The 16-year-old thanked the community for their continued support and efforts in trying to help his mother.
Husband Max Lincoln married Ms Bellamy in hospital days before she died.
Mr Lincoln spoke about the amount of strength Ms Bellamy had, saying she was a "superhero" as a nurse and mother.
"Her greatest power is in the way she brought the community together," he said.
"I will always be amazed at her fight, right up until the last few days she was trying to prolong it. Not for her but for her family.
"Heather and I were like two jigsaw pieces, we just fit together."
Apologising to Ms Bellamy, Mr Lincoln added: "I'm sorry I could not protect you from this."
A tribute read out on behalf of Ms Bellamy's sisters, Samantha Williams and Dawn Ryan, said: "She never complained, she would get on with living her life.
"Family meant everything to Heather and we felt that."
Her husband and children released six doves in her memory.
The family were hoping to raise £250,000 to get Ms Bellamy life-saving treatment over in America, her family and the community in Downham Market set up fundraising events and a GoFundme page, raising more than £40,000 for the former nurse.
The day of the funeral was 30 years to the day that Ms Bellamy began her nursing training.

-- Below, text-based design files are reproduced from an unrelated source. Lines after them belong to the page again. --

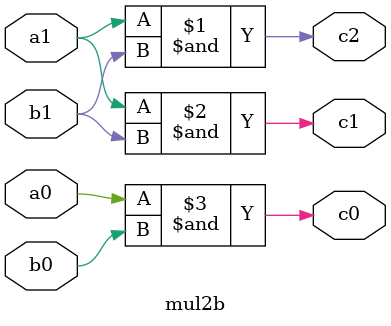
<source format=v>
module mul2b (
    input wire a1, a0, b1, b0,  
    output wire c2, c1, c0      
);

    assign c2 = a1 & b1;
    assign c1 = a1 & b1;  
    assign c0 = a0 & b0;

endmodule

</source>
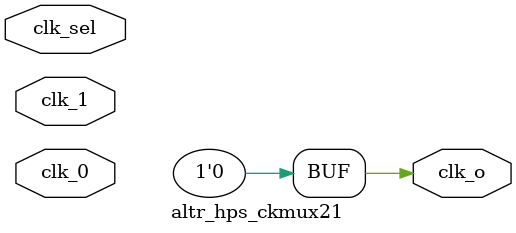
<source format=v>
module altr_hps_ckmux21(	// file.cleaned.mlir:2:3
  input  clk_0,	// file.cleaned.mlir:2:34
         clk_1,	// file.cleaned.mlir:2:50
         clk_sel,	// file.cleaned.mlir:2:66
  output clk_o	// file.cleaned.mlir:2:85
);

  assign clk_o = 1'h0;	// file.cleaned.mlir:3:14, :4:5
endmodule


</source>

Ms Bellamy's colleagues from the Howdale surgery in Downham Market, where she used to work up until her diagnosis, paid tribute to her.
Mandy Brown said: "Nothing was too much trouble for her. She was a joy, just a lovely person. The best nurse ever."
Sally Chase, who worked with Ms Bellamy for 7 years, said: "She would put the patients first. It was her vocation, no matter what time of day it was she would see to them."
Sharon McIvon Dan said: "She was loved by patients, they continually ask after her."
Donations in memory of Ms Bellamy can be made to the Cancer Care and Treatment Fund at the Queen Elizabeth Hospital.